Recently, Meta AI, in collaboration with the University of California, San Diego (UCSD), has introduced a new technology called Deep Think with Confidence (DeepConf), aimed at helping enterprises effectively reduce computing costs while maintaining high accuracy in complex reasoning tasks with large language models (LLMs).
Currently, improving LLM reasoning capabilities often relies on the "consistency through multiple samplings and majority voting" strategy, but this approach can lead to rapid growth in computational resources, taking time and effort. Low-quality reasoning paths may even result in incorrect answers being selected. The innovation of DeepConf lies in its ability to no longer treat all reasoning paths equally, but instead to filter and adjust weights based on confidence signals within the model.
DeepConf introduces various refined confidence metrics, such as:
Group Confidence: calculates the average confidence of a segment of tokens during the reasoning process;
Tail Confidence: focuses on the confidence level at the end of the reasoning;
Lowest Group Confidence: identifies the most "fragile" part of the reasoning path;
Bottom-10% Confidence: focuses on the least confident parts of the reasoning.
DeepConf supports two execution modes:
Offline Thinking: first generate multiple complete reasoning paths, then select the best ones based on confidence for voting or weighted voting;
Online Thinking: evaluate in real-time during the reasoning process. If the confidence of the current path falls below a threshold, it is immediately terminated to save resources.
In multiple open-source models (such as DeepSeek-8B, Qwen3-32B, GPT-OSS-120B) and complex mathematical and STEM reasoning tasks (AIME, HMMT, BRUMO25, GPQA-Diamond), DeepConf has shown impressive results:
In offline mode, using GPT-OSS-120B, the accuracy on AIME2025 reached 99.9%, while the number of generated tokens was reduced by 84.7% compared to traditional methods;
In online mode, DeepSeek-8B improved the accuracy by 5.8 percentage points on AIME24, while using 77.9% fewer tokens.
Enterprises can choose different settings based on their risk preferences:
DeepConf-high (Conservative Mode): typically reduces generation costs by about 50%, with almost no impact on accuracy, suitable for high-risk scenarios like finance and law;
DeepConf-low (Aggressive Mode): saves 70%–85% of tokens, suitable for scenarios that require speed but have more flexible error tolerance, such as draft answers and knowledge retrieval.
Using DeepConf does not require retraining the model; it only requires adding a small amount of logic processing during inference. In addition, it has good compatibility and can be seamlessly integrated with existing inference frameworks (such as vLLM, SGLang, TensorRT-LLM). As the researchers stated, this provides a "plug-and-play" efficient solution for real-world enterprise deployment of LLM inference tasks.

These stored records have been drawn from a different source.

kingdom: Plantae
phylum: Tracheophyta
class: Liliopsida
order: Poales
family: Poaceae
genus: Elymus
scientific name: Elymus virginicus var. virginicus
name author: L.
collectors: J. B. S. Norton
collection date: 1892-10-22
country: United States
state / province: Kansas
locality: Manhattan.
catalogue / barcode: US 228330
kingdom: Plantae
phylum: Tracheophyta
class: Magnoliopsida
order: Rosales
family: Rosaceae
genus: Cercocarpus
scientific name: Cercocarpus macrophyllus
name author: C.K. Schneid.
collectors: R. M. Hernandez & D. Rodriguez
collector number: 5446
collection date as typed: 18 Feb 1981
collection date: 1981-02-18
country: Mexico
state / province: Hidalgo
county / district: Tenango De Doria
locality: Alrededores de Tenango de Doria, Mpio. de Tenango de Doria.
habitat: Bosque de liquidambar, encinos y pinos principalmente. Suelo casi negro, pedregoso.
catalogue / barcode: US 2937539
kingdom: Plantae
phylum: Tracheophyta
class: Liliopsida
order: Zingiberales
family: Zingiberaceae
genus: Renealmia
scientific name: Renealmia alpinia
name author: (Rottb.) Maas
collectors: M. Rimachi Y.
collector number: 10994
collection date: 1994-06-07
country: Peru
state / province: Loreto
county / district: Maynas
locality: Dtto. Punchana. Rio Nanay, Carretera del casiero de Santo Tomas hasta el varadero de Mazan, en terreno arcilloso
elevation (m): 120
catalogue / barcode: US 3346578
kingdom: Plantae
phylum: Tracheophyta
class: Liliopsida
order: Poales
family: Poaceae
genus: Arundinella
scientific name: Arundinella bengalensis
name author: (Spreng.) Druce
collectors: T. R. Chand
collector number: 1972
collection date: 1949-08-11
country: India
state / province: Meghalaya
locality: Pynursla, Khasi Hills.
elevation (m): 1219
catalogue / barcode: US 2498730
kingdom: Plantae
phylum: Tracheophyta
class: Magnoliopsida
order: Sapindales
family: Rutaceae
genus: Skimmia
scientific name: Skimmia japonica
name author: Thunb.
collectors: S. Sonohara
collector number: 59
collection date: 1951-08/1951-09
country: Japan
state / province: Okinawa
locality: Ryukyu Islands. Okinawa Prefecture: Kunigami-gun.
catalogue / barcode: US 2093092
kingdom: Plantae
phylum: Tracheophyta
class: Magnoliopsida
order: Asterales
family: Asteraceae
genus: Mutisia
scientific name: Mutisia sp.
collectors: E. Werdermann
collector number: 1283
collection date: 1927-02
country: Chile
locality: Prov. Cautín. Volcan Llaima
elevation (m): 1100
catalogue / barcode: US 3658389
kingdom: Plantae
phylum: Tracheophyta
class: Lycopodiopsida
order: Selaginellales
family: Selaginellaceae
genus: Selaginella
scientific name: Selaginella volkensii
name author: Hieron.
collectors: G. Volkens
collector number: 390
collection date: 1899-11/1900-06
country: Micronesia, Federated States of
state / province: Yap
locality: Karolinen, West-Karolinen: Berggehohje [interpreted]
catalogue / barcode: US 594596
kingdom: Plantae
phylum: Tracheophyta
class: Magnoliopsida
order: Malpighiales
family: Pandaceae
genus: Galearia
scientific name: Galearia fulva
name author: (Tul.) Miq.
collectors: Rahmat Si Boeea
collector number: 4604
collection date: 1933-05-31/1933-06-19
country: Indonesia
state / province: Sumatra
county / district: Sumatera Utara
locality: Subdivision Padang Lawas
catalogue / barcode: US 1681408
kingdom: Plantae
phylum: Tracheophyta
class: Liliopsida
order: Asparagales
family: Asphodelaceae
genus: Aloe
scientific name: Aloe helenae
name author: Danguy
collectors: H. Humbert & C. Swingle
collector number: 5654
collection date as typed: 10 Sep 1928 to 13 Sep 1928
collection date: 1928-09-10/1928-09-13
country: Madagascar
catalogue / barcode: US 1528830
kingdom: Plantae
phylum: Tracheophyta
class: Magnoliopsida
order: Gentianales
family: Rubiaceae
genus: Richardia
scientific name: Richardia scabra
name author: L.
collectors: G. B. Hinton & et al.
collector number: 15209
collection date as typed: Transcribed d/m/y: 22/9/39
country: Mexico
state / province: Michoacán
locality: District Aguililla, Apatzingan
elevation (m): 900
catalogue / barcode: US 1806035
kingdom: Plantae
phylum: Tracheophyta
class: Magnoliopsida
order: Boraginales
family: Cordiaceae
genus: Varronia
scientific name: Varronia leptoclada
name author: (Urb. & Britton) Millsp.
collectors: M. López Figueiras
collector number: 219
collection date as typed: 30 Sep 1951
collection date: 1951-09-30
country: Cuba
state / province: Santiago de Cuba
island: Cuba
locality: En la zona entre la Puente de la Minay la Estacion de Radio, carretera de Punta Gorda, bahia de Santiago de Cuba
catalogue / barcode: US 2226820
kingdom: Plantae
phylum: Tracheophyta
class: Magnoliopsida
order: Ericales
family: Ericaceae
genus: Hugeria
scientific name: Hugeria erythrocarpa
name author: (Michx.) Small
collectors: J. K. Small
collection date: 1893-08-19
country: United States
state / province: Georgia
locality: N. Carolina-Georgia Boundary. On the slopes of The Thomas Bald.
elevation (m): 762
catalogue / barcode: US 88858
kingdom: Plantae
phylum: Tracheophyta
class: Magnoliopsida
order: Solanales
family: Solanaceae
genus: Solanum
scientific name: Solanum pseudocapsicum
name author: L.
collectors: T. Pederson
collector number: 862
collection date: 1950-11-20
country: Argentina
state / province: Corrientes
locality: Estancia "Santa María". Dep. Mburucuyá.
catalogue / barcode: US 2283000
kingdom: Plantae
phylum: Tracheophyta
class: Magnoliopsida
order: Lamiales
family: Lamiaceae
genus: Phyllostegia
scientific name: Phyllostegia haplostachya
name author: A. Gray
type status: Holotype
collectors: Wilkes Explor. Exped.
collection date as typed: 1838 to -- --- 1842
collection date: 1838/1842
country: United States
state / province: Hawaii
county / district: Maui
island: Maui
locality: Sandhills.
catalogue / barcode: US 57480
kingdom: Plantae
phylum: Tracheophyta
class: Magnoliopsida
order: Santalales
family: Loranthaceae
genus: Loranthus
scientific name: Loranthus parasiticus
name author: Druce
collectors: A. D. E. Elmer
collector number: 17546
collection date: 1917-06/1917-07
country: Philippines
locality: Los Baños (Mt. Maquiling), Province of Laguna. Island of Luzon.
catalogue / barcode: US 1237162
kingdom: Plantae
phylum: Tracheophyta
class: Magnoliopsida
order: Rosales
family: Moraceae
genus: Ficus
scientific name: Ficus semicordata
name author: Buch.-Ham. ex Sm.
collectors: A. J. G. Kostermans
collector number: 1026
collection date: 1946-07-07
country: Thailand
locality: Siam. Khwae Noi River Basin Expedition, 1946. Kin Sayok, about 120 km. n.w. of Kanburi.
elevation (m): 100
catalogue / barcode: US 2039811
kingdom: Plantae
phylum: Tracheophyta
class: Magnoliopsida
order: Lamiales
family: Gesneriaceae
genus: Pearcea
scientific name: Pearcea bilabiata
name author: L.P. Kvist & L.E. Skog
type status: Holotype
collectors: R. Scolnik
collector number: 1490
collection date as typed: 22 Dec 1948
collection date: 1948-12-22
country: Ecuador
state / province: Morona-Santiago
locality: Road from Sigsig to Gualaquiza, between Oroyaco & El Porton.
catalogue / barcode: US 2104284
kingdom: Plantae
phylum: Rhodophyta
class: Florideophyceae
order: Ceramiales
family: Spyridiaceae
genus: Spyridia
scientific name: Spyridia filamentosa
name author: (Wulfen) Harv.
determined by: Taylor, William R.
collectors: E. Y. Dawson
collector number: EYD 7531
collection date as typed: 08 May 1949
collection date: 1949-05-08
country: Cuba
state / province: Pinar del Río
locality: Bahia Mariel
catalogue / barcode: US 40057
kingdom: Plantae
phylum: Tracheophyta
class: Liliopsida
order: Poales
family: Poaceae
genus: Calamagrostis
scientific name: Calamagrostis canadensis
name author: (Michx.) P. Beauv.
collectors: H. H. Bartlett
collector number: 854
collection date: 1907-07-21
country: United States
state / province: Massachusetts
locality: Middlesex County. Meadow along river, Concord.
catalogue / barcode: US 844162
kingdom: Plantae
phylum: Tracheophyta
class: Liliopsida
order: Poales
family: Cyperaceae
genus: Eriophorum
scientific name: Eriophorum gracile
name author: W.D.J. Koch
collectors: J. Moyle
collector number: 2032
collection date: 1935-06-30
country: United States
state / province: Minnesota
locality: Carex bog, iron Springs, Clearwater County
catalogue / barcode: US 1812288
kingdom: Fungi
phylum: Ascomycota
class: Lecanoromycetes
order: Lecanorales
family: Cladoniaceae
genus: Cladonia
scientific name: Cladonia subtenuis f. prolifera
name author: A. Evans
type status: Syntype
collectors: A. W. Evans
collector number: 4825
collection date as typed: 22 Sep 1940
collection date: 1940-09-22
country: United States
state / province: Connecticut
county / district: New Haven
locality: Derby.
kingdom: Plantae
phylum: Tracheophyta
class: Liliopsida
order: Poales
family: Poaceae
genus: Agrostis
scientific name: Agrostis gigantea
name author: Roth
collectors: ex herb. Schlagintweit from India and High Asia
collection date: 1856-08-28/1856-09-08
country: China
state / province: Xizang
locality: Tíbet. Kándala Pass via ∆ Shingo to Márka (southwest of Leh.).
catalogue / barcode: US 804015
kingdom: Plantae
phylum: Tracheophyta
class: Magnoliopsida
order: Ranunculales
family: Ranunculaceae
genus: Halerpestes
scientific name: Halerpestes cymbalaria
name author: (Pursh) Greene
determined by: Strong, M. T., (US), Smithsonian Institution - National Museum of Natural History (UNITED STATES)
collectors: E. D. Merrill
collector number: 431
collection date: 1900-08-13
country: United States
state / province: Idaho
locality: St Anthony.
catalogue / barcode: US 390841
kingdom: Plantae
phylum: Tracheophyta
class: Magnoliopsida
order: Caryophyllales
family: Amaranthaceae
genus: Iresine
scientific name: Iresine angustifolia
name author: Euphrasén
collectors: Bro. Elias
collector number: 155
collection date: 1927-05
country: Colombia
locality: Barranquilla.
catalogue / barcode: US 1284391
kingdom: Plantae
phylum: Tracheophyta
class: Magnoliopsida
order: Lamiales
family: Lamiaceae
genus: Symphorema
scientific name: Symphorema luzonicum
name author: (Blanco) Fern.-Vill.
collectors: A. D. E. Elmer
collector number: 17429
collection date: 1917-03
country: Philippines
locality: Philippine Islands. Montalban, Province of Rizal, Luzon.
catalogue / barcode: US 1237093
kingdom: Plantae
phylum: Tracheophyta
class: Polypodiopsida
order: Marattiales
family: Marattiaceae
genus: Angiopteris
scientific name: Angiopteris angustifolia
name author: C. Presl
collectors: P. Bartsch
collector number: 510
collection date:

Paper: https://arxiv.org/abs/2508.15260
Key Points:
🧠 Confidence-Guided Selection: DeepConf filters or ranks reasoning paths based on local confidence (group, tail, lowest point, etc.), rather than using a one-size-fits-all majority voting approach.
⏱ Significantly Improved Efficiency: Achieves up to 99.9% reasoning accuracy, while reducing the number of generated tokens by as much as 84.7%.
️🎛 Adjustable Strategy Modes: Enterprises can choose between "high security" or "high efficiency" modes based on their risk preferences, achieving optimal results with minimal resources.